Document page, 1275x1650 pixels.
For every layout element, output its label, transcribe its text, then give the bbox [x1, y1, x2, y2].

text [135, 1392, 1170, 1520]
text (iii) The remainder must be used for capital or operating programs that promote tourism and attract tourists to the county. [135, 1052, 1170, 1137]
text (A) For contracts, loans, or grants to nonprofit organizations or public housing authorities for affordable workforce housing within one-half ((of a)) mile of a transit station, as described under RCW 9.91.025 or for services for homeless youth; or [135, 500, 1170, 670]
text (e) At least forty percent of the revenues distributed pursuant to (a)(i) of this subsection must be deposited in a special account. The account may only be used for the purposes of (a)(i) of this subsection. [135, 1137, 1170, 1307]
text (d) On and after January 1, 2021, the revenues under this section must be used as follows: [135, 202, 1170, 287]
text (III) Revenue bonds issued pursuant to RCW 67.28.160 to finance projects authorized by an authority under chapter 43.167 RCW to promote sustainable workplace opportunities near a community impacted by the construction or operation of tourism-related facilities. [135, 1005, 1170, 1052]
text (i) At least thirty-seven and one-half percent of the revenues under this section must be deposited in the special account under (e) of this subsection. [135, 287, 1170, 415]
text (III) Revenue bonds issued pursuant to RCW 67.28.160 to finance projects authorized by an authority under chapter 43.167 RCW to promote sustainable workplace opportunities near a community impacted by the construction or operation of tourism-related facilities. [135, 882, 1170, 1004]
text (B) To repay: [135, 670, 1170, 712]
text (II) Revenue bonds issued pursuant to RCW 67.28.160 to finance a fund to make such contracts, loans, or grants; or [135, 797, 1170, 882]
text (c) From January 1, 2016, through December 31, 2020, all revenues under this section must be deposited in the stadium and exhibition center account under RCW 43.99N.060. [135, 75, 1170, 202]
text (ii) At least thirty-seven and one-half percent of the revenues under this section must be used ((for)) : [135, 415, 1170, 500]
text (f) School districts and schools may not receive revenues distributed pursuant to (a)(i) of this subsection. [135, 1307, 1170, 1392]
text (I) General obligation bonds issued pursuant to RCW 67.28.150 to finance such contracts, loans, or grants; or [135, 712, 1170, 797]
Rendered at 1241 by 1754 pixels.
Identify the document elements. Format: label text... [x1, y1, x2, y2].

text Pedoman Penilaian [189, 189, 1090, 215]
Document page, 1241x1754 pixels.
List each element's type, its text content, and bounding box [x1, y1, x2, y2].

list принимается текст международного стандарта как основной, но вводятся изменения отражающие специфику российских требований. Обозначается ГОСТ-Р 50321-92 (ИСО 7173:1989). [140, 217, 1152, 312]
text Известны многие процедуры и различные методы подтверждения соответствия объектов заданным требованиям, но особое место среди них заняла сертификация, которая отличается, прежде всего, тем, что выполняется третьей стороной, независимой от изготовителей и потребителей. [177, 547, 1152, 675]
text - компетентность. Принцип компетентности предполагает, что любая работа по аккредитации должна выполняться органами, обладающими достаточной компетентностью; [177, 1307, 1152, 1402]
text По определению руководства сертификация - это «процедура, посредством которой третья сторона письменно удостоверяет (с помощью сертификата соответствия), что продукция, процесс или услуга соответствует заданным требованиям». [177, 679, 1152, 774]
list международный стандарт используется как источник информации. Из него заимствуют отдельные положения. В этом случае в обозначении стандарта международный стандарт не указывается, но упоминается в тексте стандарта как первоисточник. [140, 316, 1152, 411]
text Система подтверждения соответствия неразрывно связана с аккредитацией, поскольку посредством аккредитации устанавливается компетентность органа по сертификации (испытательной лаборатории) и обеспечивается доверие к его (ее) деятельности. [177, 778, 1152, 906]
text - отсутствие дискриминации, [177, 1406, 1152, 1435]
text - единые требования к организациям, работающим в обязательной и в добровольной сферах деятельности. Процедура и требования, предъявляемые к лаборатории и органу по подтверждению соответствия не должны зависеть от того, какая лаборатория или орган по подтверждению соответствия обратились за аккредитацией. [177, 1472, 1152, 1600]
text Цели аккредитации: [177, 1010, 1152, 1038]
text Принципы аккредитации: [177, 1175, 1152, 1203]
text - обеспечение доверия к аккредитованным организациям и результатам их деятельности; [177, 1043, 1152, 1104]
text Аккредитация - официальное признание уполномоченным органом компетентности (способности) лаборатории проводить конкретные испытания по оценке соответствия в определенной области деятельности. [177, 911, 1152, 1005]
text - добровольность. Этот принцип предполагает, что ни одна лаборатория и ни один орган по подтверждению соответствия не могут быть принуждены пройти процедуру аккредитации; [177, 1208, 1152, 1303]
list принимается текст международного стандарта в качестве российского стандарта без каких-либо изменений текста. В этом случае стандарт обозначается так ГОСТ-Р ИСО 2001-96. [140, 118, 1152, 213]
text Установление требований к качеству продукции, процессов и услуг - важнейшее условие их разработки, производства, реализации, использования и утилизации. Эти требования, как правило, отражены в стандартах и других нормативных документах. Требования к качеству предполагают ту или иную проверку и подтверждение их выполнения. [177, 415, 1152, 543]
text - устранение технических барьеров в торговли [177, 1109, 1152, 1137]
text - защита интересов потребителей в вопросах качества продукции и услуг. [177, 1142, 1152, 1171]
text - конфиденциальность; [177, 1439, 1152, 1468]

※ ※ ※

JOB: Reproduce every line from the listing above that holds the word "посредством".

SOLUTION TO THE PROBLEM:
text По определению руководства сертификация - это «процедура, посредством которой третья сторона письменно удостоверяет (с помощью сертификата соответствия), что продукция, процесс или услуга соответствует заданным требованиям». [177, 679, 1152, 774]
text Система подтверждения соответствия неразрывно связана с аккредитацией, поскольку посредством аккредитации устанавливается компетентность органа по сертификации (испытательной лаборатории) и обеспечивается доверие к его (ее) деятельности. [177, 778, 1152, 906]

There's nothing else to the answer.